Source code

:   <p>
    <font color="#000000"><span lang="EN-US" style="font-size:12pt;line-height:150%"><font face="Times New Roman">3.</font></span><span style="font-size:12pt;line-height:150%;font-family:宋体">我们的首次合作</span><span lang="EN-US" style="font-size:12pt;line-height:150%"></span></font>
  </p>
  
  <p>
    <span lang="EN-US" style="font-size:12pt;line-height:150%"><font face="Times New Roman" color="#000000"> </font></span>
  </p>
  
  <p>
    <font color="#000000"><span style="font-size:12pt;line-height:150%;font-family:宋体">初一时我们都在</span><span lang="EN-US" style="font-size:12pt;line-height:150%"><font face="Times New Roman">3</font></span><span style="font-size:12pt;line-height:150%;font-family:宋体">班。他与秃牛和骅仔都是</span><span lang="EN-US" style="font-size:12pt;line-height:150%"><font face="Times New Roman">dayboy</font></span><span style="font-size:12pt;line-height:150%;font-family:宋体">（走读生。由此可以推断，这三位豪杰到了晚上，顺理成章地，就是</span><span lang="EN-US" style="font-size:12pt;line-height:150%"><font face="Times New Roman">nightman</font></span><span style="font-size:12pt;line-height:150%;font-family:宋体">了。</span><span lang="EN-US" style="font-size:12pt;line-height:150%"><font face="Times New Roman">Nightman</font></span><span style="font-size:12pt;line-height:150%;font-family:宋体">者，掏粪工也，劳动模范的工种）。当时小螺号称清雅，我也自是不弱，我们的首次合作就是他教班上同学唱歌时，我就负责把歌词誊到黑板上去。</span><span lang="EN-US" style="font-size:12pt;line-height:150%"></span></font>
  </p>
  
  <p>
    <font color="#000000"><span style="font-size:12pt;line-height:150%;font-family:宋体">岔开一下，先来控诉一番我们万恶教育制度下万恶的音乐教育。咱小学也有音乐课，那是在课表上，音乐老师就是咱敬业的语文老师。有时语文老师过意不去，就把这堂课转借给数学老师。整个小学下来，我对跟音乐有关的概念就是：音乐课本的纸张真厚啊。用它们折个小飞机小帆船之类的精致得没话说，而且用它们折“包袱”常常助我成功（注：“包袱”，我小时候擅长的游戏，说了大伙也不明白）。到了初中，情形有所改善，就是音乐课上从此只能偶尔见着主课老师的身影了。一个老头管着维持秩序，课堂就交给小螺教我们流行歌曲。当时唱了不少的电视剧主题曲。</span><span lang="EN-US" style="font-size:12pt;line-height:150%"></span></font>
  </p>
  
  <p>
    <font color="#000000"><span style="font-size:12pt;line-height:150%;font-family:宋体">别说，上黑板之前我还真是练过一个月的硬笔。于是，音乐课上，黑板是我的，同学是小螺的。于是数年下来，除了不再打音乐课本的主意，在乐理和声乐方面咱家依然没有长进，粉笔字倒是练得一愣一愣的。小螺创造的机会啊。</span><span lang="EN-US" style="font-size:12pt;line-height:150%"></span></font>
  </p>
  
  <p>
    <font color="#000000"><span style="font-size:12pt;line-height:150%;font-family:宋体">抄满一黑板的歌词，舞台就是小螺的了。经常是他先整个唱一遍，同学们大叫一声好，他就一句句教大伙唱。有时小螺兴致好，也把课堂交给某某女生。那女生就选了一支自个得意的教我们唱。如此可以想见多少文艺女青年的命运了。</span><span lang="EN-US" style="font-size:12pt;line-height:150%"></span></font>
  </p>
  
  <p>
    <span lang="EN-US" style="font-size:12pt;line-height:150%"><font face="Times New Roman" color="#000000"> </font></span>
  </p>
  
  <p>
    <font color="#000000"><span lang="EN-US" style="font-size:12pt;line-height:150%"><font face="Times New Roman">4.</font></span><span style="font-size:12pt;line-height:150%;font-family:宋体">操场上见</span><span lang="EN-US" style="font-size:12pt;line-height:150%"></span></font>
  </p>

| Exercise prompt |
Locate each line in the records above that contains the string "到了初中", and copy those lines out in full. The match is case-sensitive.

| Exercise answer |
    <font color="#000000"><span style="font-size:12pt;line-height:150%;font-family:宋体">岔开一下，先来控诉一番我们万恶教育制度下万恶的音乐教育。咱小学也有音乐课，那是在课表上，音乐老师就是咱敬业的语文老师。有时语文老师过意不去，就把这堂课转借给数学老师。整个小学下来，我对跟音乐有关的概念就是：音乐课本的纸张真厚啊。用它们折个小飞机小帆船之类的精致得没话说，而且用它们折“包袱”常常助我成功（注：“包袱”，我小时候擅长的游戏，说了大伙也不明白）。到了初中，情形有所改善，就是音乐课上从此只能偶尔见着主课老师的身影了。一个老头管着维持秩序，课堂就交给小螺教我们流行歌曲。当时唱了不少的电视剧主题曲。</span><span lang="EN-US" style="font-size:12pt;line-height:150%"></span></font>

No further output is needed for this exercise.